Projects in Previous Years

2nd Semester 2014/15: Introduction to STIT Logic

Instructors
Roberto Ciuni
If you are interested in this project, please contact the instructor by email.
ECTS
6
Description
This project introduces students to STIT logic (the logic of 'seeing to it that') for reasoning about individual agency, the interaction of many agents and group agency. STIT logic originated in the early Nineties with a series of papers by Belnap, Perloff, Xu and Horty, and it later developed a rich framework for the logical foundations of multi-agent systems and strategic reasoning. STIT logic extends the language of propositional logic with many (agent-relative) modal operators for agency, the so-called 'stit operators'. The semantics of stit operators incorporates interesting aspects of normal-form games from Game Theory. For instance, in STIT the interaction of many agents obeys an 'axiom of independence' that expresses a 'no action-profile gaps' condition, while the construction of the choices of a group obeys conditions of 'superadditivity' (the combined choice of disjoint groups is more powerful than the choices of the groups in question) and 'monotonicity' (a group achieves at least everything its members achieve, and possibly more). These features motivate the current applications of STIT logic to consequentialist oughts and group agency.
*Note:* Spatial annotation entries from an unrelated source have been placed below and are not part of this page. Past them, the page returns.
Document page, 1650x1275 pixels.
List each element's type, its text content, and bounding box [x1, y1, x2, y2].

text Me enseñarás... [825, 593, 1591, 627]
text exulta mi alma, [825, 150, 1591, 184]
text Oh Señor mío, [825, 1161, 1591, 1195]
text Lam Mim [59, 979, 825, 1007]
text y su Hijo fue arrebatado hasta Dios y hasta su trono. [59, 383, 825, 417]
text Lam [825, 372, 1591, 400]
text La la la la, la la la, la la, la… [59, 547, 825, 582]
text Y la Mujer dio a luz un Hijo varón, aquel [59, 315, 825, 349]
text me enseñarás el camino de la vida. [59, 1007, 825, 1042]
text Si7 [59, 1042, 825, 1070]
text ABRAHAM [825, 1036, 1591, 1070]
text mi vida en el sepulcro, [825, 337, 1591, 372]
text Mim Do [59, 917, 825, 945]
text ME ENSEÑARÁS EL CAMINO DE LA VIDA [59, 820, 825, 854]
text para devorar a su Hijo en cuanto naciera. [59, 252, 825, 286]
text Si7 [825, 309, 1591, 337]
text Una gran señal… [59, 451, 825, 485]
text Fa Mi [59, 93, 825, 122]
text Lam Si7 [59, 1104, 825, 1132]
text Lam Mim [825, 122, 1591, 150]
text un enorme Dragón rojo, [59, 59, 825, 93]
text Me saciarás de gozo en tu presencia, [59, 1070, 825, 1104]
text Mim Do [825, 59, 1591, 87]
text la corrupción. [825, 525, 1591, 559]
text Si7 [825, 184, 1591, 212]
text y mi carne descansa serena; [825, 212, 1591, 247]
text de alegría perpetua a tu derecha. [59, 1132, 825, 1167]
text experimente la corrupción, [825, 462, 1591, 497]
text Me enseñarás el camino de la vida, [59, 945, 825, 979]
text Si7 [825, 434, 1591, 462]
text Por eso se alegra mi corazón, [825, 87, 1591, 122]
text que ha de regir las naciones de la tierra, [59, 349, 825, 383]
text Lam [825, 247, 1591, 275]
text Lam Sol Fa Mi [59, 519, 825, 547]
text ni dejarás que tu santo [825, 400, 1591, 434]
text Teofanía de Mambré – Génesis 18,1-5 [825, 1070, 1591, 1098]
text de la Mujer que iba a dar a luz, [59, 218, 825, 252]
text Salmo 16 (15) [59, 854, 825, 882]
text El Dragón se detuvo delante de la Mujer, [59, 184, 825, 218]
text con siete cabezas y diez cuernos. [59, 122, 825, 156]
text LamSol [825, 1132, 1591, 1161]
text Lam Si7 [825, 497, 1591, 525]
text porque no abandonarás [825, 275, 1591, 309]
The project will focus on these applications, it will explore the limits of current proposals and potential for refinements. The overall aim of the project is to provide students with an overview of STIT logics, its application to multi-agent systems and its connections with basic game-theoretical notions, so that students can incorporate reasoning about 'seeing to it that' in their own research, if they so desire.

Organisation
The course will be a mixture of introductory lectures by the instructor and group discussion. The introductory lectures (first four meetings) will introduce the basic STIT setting for individual agency, the deontic extension provided by Horty, the connections with normal-form games, and the extension of STIT with group agency operators. In the remaining four meetings, student will participate to discussion on features of STIT that will be met in the introductory lectures. This will also be a chance for individuating and exploring the topic of their written reports.
Prerequisites
Familiarity with basics of modal logic, deontic logic and game theory will be helpful. Although this course does not assume knowledge of specific aspects of multi-modal logics, some familiarity with product logics would be helpful too. This course will be self-contained, and will not assume familiarity with the research area of multi-agent systems (MAS).
Assessment
Students will be evaluated by a combination of written homework sets, and a short written report. The written report should provide either a survey of some of the literature with a new perspective or some (small) original result. Students are expected to actively participate in all class discussions.